* **Directions for this task**:
Copy all entries without alteration and skip the pictures they hold.

* **Supplied material**:
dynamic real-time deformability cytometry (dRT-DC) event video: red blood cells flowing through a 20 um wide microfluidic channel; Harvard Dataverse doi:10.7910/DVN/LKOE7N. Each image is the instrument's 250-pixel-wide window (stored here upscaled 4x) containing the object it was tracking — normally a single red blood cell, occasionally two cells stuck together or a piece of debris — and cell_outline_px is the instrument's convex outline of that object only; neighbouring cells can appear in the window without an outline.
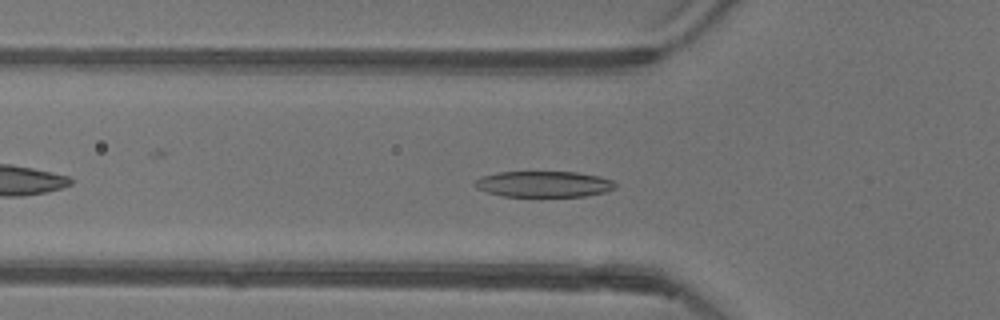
{"species": "common noctule bat (a hibernating species)", "species_latin": "Nyctalus noctula", "temperature_condition": "warm", "stored_images_in_passage": 44, "camera_frame_rate_fps": 3000, "um_per_image_px": 0.085, "animal": {"sex": "female"}, "frame": {"image": 1, "passage_image": 8, "time_ms": 2.333, "image_size_px": [1000, 320], "cell_outline_px": [[616, 188], [604, 192], [584, 196], [504, 196], [488, 192], [476, 188], [476, 180], [480, 176], [496, 172], [576, 172], [600, 176], [612, 180], [616, 184]], "centroid_in_image_um": [46.23, 15.64], "position_along_channel_um": 79.6, "area_um2": 21.15}}
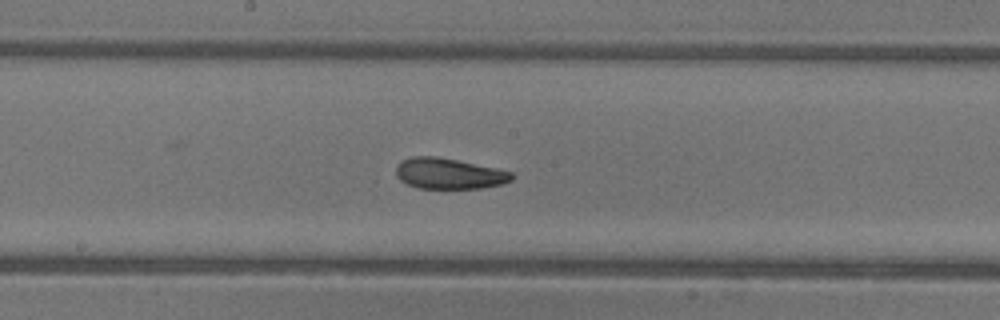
{"frame": {"image": 2, "passage_image": 18, "time_ms": 5.667, "image_size_px": [1000, 320], "cell_outline_px": [[512, 180], [504, 184], [480, 188], [420, 188], [408, 184], [400, 180], [396, 176], [396, 164], [400, 160], [412, 156], [436, 156], [456, 160], [512, 172]], "centroid_in_image_um": [38.11, 14.75], "position_along_channel_um": 210.1, "area_um2": 20.63}}
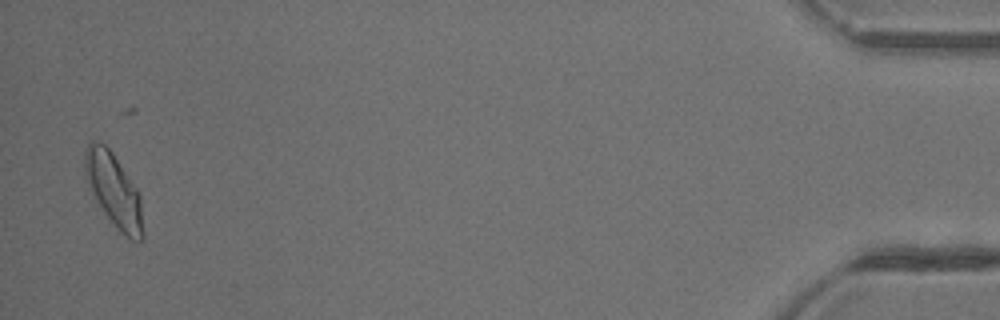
{"frame": {"image": 3, "passage_image": 42, "time_ms": 13.667, "image_size_px": [1000, 320], "cell_outline_px": [[144, 236], [140, 240], [132, 240], [120, 232], [104, 212], [96, 200], [84, 176], [84, 152], [88, 144], [92, 140], [100, 140], [112, 152], [136, 188], [140, 196], [144, 232]], "centroid_in_image_um": [9.66, 16.15], "position_along_channel_um": 425.5, "area_um2": 24.74}, "authors_computed_cell_mechanics": {"area_um2": 21.4727, "velocity_mm_per_s": 3.8842, "shape_relaxation_time_tau1_ms": 4.1558, "shape_relaxation_time_tau2_ms": 2.79, "deformation_change_tau1": 0.1645, "deformation_change_tau2": 0.1005}}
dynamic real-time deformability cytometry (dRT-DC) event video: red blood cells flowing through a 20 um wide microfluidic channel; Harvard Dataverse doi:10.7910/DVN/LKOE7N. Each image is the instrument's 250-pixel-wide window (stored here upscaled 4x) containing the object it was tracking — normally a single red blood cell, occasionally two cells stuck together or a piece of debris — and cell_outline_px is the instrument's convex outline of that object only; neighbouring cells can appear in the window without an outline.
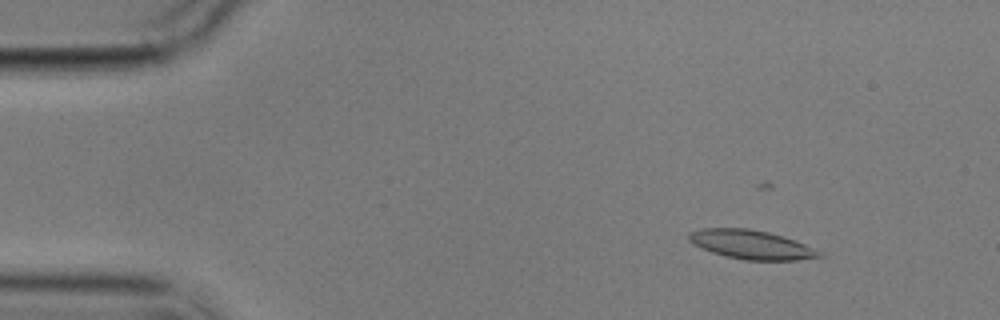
{"species": "common noctule bat (a hibernating species)", "species_latin": "Nyctalus noctula", "temperature_condition": "cold", "stored_images_in_passage": 6, "camera_frame_rate_fps": 3000, "um_per_image_px": 0.085, "animal": {"sex": "male", "body_mass_g": 17.9}, "frame": {"image": 1, "passage_image": 3, "time_ms": 2.667, "image_size_px": [1000, 320], "cell_outline_px": [[824, 256], [796, 260], [744, 260], [724, 256], [712, 252], [692, 244], [688, 240], [688, 232], [700, 228], [748, 228], [768, 232], [796, 240], [824, 252]], "centroid_in_image_um": [63.86, 20.79], "position_along_channel_um": 21.1, "area_um2": 22.25}}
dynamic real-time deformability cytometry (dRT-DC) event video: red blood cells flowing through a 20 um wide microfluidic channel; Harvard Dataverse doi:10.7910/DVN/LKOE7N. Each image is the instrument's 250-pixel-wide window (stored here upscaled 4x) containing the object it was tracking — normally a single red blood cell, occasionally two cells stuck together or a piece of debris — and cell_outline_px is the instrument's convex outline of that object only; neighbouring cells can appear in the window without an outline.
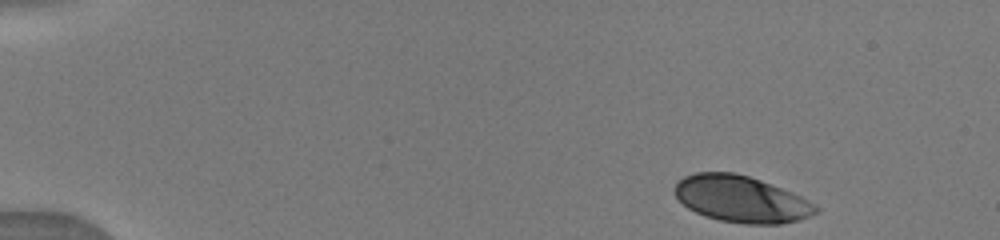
{"species": "human", "species_latin": "Homo sapiens", "temperature_condition": "warm", "stored_images_in_passage": 18, "camera_frame_rate_fps": 3000, "um_per_image_px": 0.085, "donor": {"sex": "male"}, "frame": {"image": 1, "passage_image": 1, "time_ms": 0.0, "image_size_px": [1000, 240], "cell_outline_px": [[820, 212], [800, 220], [780, 224], [744, 224], [720, 220], [704, 216], [688, 208], [672, 192], [672, 188], [684, 176], [696, 172], [736, 172], [760, 180], [792, 192], [816, 204], [820, 208]], "centroid_in_image_um": [63.02, 16.92], "position_along_channel_um": 22.0, "area_um2": 38.49}}
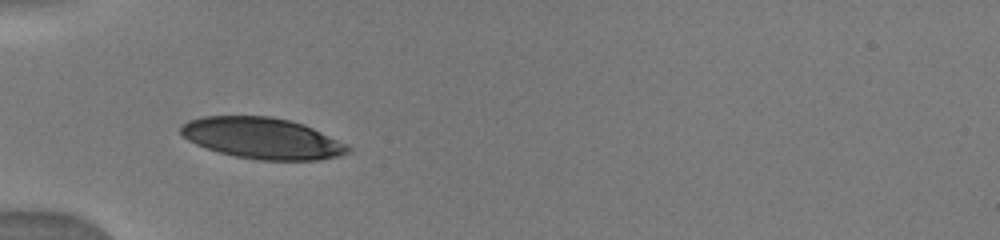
{"frame": {"image": 2, "passage_image": 13, "time_ms": 3.667, "image_size_px": [1000, 240], "cell_outline_px": [[352, 152], [340, 156], [320, 160], [256, 160], [236, 156], [220, 152], [196, 144], [188, 140], [180, 132], [180, 124], [188, 120], [204, 116], [272, 116], [292, 120], [304, 124], [348, 144], [352, 148]], "centroid_in_image_um": [22.34, 11.75], "position_along_channel_um": 62.7, "area_um2": 40.4}}
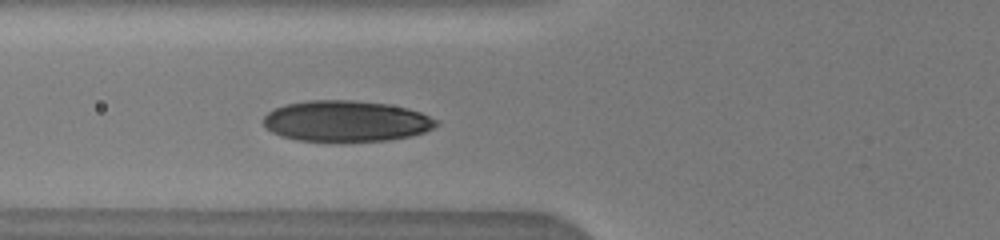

* **Exercise output**:
dynamic real-time deformability cytometry (dRT-DC) event video: red blood cells flowing through a 20 um wide microfluidic channel; Harvard Dataverse doi:10.7910/DVN/LKOE7N. Each image is the instrument's 250-pixel-wide window (stored here upscaled 4x) containing the object it was tracking — normally a single red blood cell, occasionally two cells stuck together or a piece of debris — and cell_outline_px is the instrument's convex outline of that object only; neighbouring cells can appear in the window without an outline.
{"species": "common noctule bat (a hibernating species)", "species_latin": "Nyctalus noctula", "temperature_condition": "warm", "stored_images_in_passage": 44, "camera_frame_rate_fps": 3000, "um_per_image_px": 0.085, "animal": {"sex": "female"}, "frame": {"image": 1, "passage_image": 8, "time_ms": 2.333, "image_size_px": [1000, 320], "cell_outline_px": [[616, 188], [604, 192], [584, 196], [504, 196], [488, 192], [476, 188], [476, 180], [480, 176], [496, 172], [576, 172], [600, 176], [612, 180], [616, 184]], "centroid_in_image_um": [46.23, 15.64], "position_along_channel_um": 79.6, "area_um2": 21.15}}
{"frame": {"image": 2, "passage_image": 18, "time_ms": 5.667, "image_size_px": [1000, 320], "cell_outline_px": [[512, 180], [504, 184], [480, 188], [420, 188], [408, 184], [400, 180], [396, 176], [396, 164], [400, 160], [412, 156], [436, 156], [456, 160], [512, 172]], "centroid_in_image_um": [38.11, 14.75], "position_along_channel_um": 210.1, "area_um2": 20.63}}
{"frame": {"image": 3, "passage_image": 42, "time_ms": 13.667, "image_size_px": [1000, 320], "cell_outline_px": [[144, 236], [140, 240], [132, 240], [120, 232], [104, 212], [96, 200], [84, 176], [84, 152], [88, 144], [92, 140], [100, 140], [112, 152], [136, 188], [140, 196], [144, 232]], "centroid_in_image_um": [9.66, 16.15], "position_along_channel_um": 425.5, "area_um2": 24.74}, "authors_computed_cell_mechanics": {"area_um2": 21.4727, "velocity_mm_per_s": 3.8842, "shape_relaxation_time_tau1_ms": 4.1558, "shape_relaxation_time_tau2_ms": 2.79, "deformation_change_tau1": 0.1645, "deformation_change_tau2": 0.1005}}
dynamic real-time deformability cytometry (dRT-DC) event video: red blood cells flowing through a 20 um wide microfluidic channel; Harvard Dataverse doi:10.7910/DVN/LKOE7N. Each image is the instrument's 250-pixel-wide window (stored here upscaled 4x) containing the object it was tracking — normally a single red blood cell, occasionally two cells stuck together or a piece of debris — and cell_outline_px is the instrument's convex outline of that object only; neighbouring cells can appear in the window without an outline.
{"species": "common noctule bat (a hibernating species)", "species_latin": "Nyctalus noctula", "temperature_condition": "cold", "stored_images_in_passage": 6, "camera_frame_rate_fps": 3000, "um_per_image_px": 0.085, "animal": {"sex": "male", "body_mass_g": 17.9}, "frame": {"image": 1, "passage_image": 3, "time_ms": 2.667, "image_size_px": [1000, 320], "cell_outline_px": [[824, 256], [796, 260], [744, 260], [724, 256], [712, 252], [692, 244], [688, 240], [688, 232], [700, 228], [748, 228], [768, 232], [796, 240], [824, 252]], "centroid_in_image_um": [63.86, 20.79], "position_along_channel_um": 21.1, "area_um2": 22.25}}
dynamic real-time deformability cytometry (dRT-DC) event video: red blood cells flowing through a 20 um wide microfluidic channel; Harvard Dataverse doi:10.7910/DVN/LKOE7N. Each image is the instrument's 250-pixel-wide window (stored here upscaled 4x) containing the object it was tracking — normally a single red blood cell, occasionally two cells stuck together or a piece of debris — and cell_outline_px is the instrument's convex outline of that object only; neighbouring cells can appear in the window without an outline.
{"species": "human", "species_latin": "Homo sapiens", "temperature_condition": "warm", "stored_images_in_passage": 18, "camera_frame_rate_fps": 3000, "um_per_image_px": 0.085, "donor": {"sex": "male"}, "frame": {"image": 1, "passage_image": 1, "time_ms": 0.0, "image_size_px": [1000, 240], "cell_outline_px": [[820, 212], [800, 220], [780, 224], [744, 224], [720, 220], [704, 216], [688, 208], [672, 192], [672, 188], [684, 176], [696, 172], [736, 172], [760, 180], [792, 192], [816, 204], [820, 208]], "centroid_in_image_um": [63.02, 16.92], "position_along_channel_um": 22.0, "area_um2": 38.49}}
{"frame": {"image": 2, "passage_image": 13, "time_ms": 3.667, "image_size_px": [1000, 240], "cell_outline_px": [[352, 152], [340, 156], [320, 160], [256, 160], [236, 156], [220, 152], [196, 144], [188, 140], [180, 132], [180, 124], [188, 120], [204, 116], [272, 116], [292, 120], [304, 124], [348, 144], [352, 148]], "centroid_in_image_um": [22.34, 11.75], "position_along_channel_um": 62.7, "area_um2": 40.4}}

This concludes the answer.